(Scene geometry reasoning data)

##############################

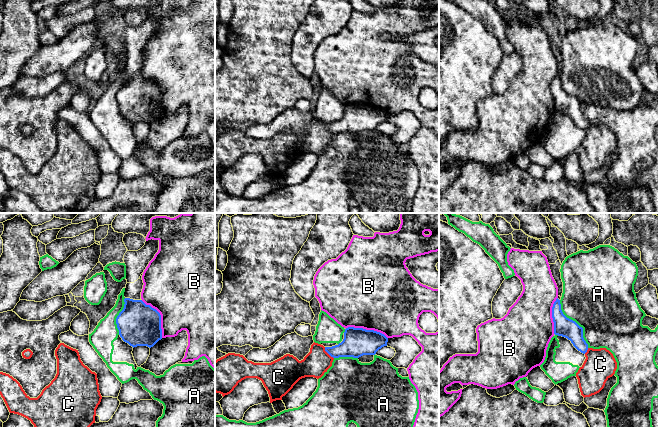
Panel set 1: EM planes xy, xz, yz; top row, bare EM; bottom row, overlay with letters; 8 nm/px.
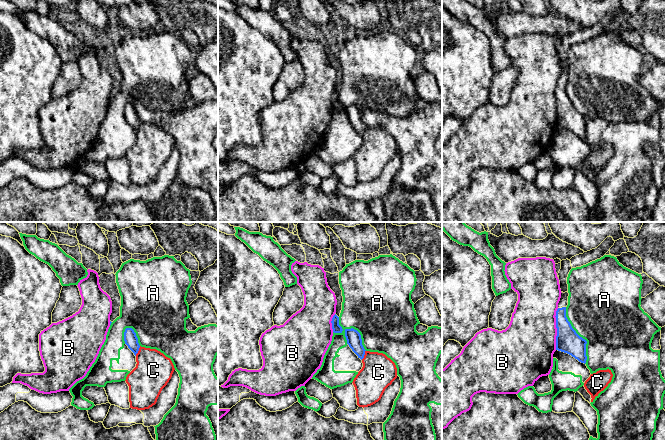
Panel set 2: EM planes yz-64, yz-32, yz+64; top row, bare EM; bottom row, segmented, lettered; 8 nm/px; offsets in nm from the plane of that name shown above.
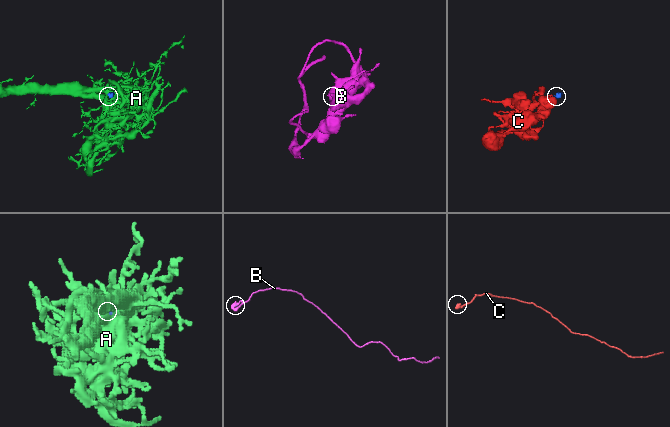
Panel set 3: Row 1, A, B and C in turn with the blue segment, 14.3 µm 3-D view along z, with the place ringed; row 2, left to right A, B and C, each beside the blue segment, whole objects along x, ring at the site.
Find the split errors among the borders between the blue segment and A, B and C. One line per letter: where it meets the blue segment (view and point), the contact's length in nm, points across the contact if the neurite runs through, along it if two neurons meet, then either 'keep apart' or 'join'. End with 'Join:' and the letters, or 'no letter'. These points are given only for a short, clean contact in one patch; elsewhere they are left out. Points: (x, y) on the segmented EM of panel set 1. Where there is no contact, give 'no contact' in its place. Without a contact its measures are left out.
A: meets blue in yz at (575, 322); contact 440 nm long; keep apart
B: meets blue in xy at (160, 316); contact 340 nm long; keep apart
C: meets blue in xz at (328, 353); contact 120 nm long; border along xz (324, 347), (333, 358); keep apart
Join: no letter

##############################

Task objective »
Output the entries above verbatim, leaving out images.

Problem solution »
Panel set 1: EM planes xy, xz, yz; top row, bare EM; bottom row, overlay with letters; 8 nm/px.
Panel set 2: EM planes yz-64, yz-32, yz+64; top row, bare EM; bottom row, segmented, lettered; 8 nm/px; offsets in nm from the plane of that name shown above.
Panel set 3: Row 1, A, B and C in turn with the blue segment, 14.3 µm 3-D view along z, with the place ringed; row 2, left to right A, B and C, each beside the blue segment, whole objects along x, ring at the site.
Find the split errors among the borders between the blue segment and A, B and C. One line per letter: where it meets the blue segment (view and point), the contact's length in nm, points across the contact if the neurite runs through, along it if two neurons meet, then either 'keep apart' or 'join'. End with 'Join:' and the letters, or 'no letter'. These points are given only for a short, clean contact in one patch; elsewhere they are left out. Points: (x, y) on the segmented EM of panel set 1. Where there is no contact, give 'no contact' in its place. Without a contact its measures are left out.
A: meets blue in yz at (575, 322); contact 440 nm long; keep apart
B: meets blue in xy at (160, 316); contact 340 nm long; keep apart
C: meets blue in xz at (328, 353); contact 120 nm long; border along xz (324, 347), (333, 358); keep apart
Join: no letter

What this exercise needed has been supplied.